Repeat exactly, and only, the lines below starting at the line that contains "#c4cac7; stroke-width: 29" and ending at the line that contains "#c2ccc9; stroke-width: 30", inclusive of both.

▶ _Materials provided_
+++

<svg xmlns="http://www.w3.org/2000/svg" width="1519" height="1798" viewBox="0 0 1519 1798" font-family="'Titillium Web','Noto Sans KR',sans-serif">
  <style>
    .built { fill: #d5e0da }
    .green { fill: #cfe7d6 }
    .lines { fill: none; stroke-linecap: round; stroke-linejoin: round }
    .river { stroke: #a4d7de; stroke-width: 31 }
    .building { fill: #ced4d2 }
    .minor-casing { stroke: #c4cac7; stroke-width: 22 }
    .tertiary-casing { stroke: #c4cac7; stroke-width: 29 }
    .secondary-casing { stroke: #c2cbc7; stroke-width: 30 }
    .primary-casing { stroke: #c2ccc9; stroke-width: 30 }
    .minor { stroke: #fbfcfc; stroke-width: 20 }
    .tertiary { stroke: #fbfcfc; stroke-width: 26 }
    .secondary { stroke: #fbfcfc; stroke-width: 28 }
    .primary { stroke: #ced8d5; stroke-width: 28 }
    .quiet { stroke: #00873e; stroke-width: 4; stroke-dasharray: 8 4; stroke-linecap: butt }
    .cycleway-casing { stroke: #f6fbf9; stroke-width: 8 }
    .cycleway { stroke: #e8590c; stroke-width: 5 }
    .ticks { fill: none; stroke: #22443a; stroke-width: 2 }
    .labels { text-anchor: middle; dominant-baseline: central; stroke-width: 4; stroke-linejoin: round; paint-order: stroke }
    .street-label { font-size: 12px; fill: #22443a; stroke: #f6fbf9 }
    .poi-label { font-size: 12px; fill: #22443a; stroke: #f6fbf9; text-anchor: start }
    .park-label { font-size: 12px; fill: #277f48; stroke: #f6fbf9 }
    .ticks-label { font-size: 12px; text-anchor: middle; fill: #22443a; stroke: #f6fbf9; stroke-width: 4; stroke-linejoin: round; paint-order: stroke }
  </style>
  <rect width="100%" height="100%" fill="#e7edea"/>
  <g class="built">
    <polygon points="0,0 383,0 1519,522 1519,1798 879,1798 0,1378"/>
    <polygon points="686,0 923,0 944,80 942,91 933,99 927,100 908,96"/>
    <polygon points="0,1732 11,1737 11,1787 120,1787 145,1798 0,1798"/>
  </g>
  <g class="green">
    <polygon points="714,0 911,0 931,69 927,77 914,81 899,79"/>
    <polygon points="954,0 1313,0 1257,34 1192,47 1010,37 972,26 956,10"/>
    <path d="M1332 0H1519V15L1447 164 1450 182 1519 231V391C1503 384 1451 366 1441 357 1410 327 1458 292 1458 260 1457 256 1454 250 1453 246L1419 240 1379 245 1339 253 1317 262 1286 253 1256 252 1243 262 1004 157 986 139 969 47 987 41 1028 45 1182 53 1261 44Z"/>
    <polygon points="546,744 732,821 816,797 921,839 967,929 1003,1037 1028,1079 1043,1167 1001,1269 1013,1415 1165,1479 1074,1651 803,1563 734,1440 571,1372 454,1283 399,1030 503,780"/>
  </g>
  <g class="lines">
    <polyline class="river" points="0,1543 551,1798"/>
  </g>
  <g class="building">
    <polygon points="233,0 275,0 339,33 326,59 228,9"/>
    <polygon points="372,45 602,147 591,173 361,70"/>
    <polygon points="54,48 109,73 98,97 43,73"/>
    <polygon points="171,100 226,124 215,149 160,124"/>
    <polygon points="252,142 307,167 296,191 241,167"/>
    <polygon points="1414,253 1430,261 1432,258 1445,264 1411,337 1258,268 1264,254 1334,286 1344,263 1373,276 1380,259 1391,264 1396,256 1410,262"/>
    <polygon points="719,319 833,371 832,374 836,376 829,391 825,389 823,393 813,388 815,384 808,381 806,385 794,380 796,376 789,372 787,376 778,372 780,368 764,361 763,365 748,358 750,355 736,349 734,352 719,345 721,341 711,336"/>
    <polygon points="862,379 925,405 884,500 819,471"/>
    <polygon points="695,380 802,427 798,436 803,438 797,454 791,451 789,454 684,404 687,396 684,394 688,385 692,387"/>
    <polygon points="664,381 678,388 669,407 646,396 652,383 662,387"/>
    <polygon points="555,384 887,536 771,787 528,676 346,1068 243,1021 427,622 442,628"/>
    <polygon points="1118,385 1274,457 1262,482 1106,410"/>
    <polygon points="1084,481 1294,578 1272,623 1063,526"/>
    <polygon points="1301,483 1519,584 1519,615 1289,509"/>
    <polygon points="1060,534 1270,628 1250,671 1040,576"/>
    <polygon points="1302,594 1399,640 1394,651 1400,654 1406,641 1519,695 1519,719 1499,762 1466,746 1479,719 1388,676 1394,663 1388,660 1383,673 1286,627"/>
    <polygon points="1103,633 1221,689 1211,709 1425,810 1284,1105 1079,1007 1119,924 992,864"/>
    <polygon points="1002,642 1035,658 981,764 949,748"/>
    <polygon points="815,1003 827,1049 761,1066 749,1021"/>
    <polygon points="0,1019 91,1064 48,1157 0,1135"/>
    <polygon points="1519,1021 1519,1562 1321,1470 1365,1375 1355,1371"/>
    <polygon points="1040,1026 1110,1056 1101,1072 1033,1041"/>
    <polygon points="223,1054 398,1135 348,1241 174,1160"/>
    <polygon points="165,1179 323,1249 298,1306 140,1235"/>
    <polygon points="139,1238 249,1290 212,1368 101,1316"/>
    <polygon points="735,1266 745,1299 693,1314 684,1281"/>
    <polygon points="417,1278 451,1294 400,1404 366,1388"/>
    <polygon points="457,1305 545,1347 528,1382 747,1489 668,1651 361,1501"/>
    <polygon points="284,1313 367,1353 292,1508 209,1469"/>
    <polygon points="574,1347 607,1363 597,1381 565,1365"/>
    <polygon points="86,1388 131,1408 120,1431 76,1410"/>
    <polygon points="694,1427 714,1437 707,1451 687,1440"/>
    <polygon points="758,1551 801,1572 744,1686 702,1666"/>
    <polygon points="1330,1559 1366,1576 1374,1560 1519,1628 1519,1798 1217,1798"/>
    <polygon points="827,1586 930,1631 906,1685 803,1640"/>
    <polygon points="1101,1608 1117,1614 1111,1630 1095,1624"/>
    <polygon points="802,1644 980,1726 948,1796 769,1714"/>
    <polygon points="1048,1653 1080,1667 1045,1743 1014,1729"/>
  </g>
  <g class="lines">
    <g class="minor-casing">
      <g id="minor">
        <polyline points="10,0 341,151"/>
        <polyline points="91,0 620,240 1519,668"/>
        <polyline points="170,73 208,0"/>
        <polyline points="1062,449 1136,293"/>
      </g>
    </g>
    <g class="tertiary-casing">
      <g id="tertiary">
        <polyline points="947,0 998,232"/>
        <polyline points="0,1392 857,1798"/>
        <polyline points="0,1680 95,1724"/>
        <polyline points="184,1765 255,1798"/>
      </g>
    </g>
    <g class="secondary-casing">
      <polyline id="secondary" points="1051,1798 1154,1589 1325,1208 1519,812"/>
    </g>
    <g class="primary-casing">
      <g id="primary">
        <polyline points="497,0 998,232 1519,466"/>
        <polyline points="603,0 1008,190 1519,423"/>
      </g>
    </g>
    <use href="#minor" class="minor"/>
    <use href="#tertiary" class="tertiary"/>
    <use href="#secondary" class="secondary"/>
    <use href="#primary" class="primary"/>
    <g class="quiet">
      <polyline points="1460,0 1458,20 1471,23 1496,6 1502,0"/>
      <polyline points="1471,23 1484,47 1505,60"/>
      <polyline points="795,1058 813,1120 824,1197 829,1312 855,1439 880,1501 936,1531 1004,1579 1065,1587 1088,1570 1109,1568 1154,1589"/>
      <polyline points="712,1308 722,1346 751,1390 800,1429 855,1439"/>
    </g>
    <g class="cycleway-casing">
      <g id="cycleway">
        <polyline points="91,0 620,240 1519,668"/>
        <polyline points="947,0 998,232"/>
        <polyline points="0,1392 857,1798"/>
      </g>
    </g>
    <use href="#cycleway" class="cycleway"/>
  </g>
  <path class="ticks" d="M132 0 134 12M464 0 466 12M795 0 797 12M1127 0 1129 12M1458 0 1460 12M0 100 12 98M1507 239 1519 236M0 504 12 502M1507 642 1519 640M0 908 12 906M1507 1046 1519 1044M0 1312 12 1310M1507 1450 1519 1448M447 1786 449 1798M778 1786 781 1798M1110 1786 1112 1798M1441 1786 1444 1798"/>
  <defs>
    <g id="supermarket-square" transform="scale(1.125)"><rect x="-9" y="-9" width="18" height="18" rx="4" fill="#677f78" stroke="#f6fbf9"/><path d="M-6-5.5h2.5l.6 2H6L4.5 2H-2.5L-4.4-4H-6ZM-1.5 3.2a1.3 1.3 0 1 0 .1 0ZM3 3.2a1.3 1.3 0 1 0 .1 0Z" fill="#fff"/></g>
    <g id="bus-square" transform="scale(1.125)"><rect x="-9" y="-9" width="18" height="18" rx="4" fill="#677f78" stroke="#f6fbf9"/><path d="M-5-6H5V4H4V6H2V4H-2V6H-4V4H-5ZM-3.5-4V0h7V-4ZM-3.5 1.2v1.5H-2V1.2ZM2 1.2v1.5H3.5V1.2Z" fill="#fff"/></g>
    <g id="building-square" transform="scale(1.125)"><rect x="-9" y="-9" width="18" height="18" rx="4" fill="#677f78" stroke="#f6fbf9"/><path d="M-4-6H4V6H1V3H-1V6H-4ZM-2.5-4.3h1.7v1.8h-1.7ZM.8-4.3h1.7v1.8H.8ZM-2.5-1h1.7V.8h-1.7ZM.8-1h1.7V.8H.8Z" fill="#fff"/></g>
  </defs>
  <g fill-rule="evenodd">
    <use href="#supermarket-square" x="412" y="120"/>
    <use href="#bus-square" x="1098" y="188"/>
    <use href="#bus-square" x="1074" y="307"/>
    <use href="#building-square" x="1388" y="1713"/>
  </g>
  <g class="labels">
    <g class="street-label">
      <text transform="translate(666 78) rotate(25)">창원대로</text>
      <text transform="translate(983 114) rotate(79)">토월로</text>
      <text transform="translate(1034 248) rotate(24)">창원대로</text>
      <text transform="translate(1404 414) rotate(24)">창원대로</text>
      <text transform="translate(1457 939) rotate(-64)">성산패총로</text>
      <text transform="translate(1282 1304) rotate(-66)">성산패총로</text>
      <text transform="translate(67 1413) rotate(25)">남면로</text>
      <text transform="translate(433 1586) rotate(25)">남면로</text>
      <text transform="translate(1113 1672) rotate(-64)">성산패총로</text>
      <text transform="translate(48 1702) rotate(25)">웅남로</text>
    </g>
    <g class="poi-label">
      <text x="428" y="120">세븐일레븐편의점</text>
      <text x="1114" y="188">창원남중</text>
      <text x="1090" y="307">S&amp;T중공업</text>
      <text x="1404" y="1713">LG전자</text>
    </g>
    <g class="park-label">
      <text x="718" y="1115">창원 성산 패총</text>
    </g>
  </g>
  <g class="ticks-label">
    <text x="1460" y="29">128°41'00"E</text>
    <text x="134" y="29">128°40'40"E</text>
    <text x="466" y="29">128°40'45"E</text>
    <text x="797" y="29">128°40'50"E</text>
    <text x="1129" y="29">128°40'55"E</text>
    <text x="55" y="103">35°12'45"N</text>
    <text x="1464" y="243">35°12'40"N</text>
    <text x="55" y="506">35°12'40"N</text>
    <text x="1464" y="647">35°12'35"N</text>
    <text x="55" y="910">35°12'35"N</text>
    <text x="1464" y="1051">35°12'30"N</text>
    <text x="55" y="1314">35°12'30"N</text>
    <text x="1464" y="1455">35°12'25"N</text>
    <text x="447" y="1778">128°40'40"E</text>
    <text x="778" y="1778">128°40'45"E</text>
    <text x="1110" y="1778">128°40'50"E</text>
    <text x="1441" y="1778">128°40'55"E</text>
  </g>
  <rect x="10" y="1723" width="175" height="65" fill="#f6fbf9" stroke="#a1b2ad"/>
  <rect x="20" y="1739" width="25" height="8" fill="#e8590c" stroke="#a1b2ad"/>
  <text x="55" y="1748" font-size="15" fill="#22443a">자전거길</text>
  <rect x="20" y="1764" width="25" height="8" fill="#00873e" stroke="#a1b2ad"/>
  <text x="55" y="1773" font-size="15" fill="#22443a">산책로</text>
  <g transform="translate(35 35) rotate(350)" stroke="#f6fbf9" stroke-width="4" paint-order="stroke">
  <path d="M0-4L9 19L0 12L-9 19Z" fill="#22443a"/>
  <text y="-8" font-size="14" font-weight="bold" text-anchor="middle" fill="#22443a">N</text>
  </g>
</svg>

+++

▶ _Answer section_
    .tertiary-casing { stroke: #c4cac7; stroke-width: 29 }
    .secondary-casing { stroke: #c2cbc7; stroke-width: 30 }
    .primary-casing { stroke: #c2ccc9; stroke-width: 30 }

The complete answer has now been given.